*TO DO*: Scan the material below for lines with the word "concurrently" and reply with how many there are, nothing else.

*WORKING DATA*:
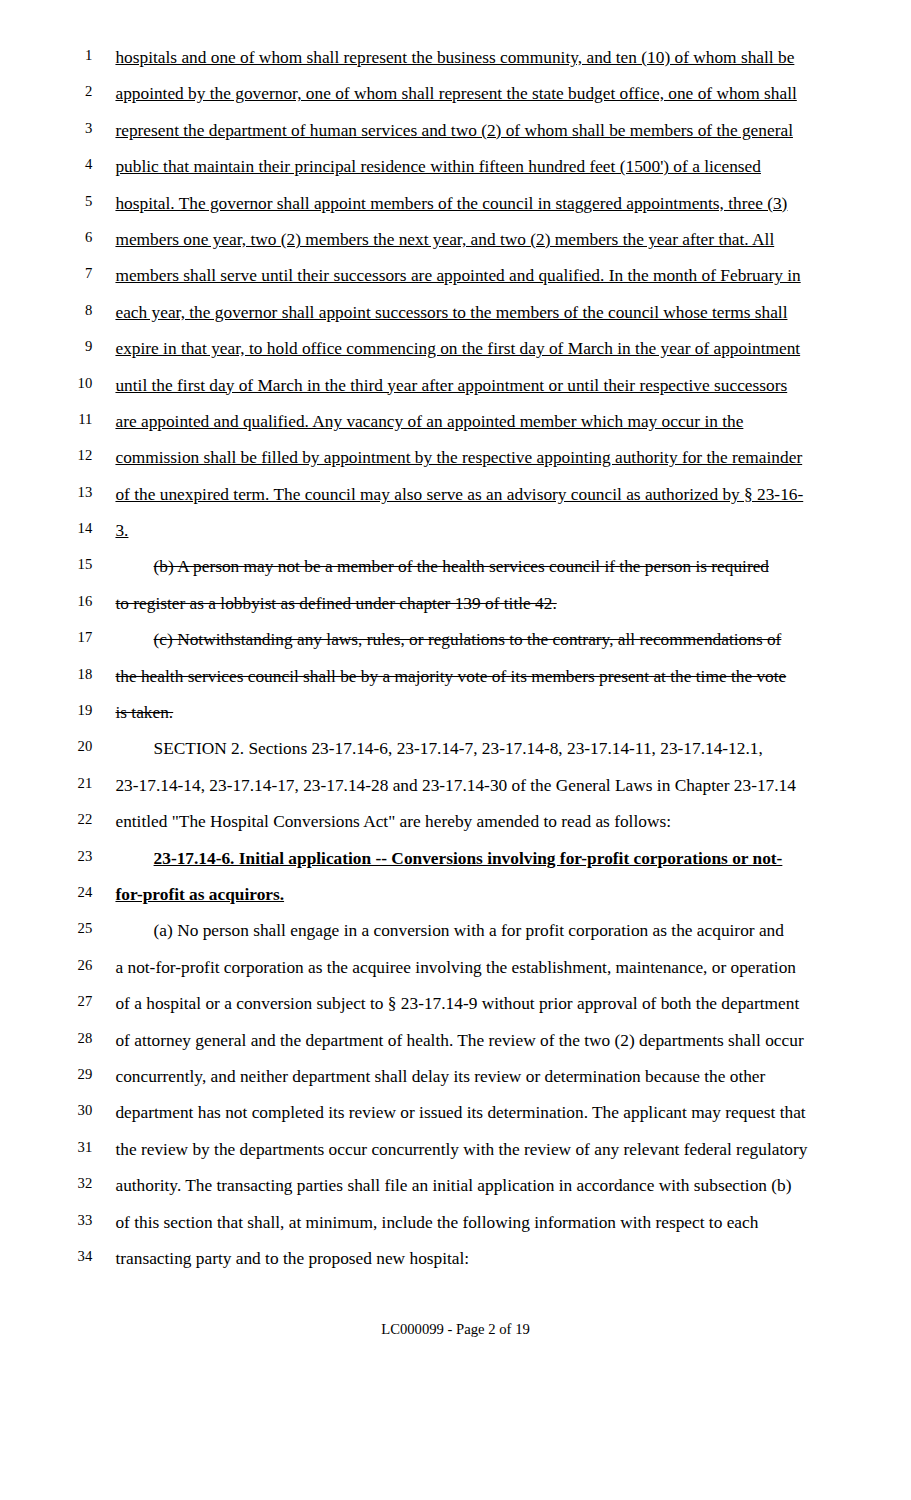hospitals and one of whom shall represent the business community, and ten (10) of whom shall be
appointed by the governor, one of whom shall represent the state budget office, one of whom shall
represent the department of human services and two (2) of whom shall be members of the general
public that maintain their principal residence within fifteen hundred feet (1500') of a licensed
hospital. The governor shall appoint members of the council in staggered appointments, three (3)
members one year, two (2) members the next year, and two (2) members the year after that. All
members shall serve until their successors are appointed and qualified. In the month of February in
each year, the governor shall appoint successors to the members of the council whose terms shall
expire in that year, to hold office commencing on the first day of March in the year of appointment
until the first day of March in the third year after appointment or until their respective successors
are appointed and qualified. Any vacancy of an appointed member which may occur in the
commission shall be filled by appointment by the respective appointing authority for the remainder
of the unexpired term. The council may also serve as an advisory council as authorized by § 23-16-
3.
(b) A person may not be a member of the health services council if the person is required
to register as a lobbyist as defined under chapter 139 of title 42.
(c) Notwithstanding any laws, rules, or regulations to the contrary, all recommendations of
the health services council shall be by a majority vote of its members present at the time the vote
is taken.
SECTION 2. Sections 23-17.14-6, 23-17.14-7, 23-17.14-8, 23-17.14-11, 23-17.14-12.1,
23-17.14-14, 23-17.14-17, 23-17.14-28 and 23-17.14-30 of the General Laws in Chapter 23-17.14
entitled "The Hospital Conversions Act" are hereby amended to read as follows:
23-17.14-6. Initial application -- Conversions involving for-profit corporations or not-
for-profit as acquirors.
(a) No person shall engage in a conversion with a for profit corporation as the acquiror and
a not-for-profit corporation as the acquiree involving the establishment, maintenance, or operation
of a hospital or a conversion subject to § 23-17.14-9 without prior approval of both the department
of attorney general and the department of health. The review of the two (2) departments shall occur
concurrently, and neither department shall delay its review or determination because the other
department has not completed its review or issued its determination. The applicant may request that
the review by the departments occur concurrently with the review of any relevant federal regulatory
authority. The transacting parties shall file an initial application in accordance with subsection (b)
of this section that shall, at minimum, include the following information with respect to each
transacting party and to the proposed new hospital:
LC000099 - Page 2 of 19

*TASK OUTPUT*: 2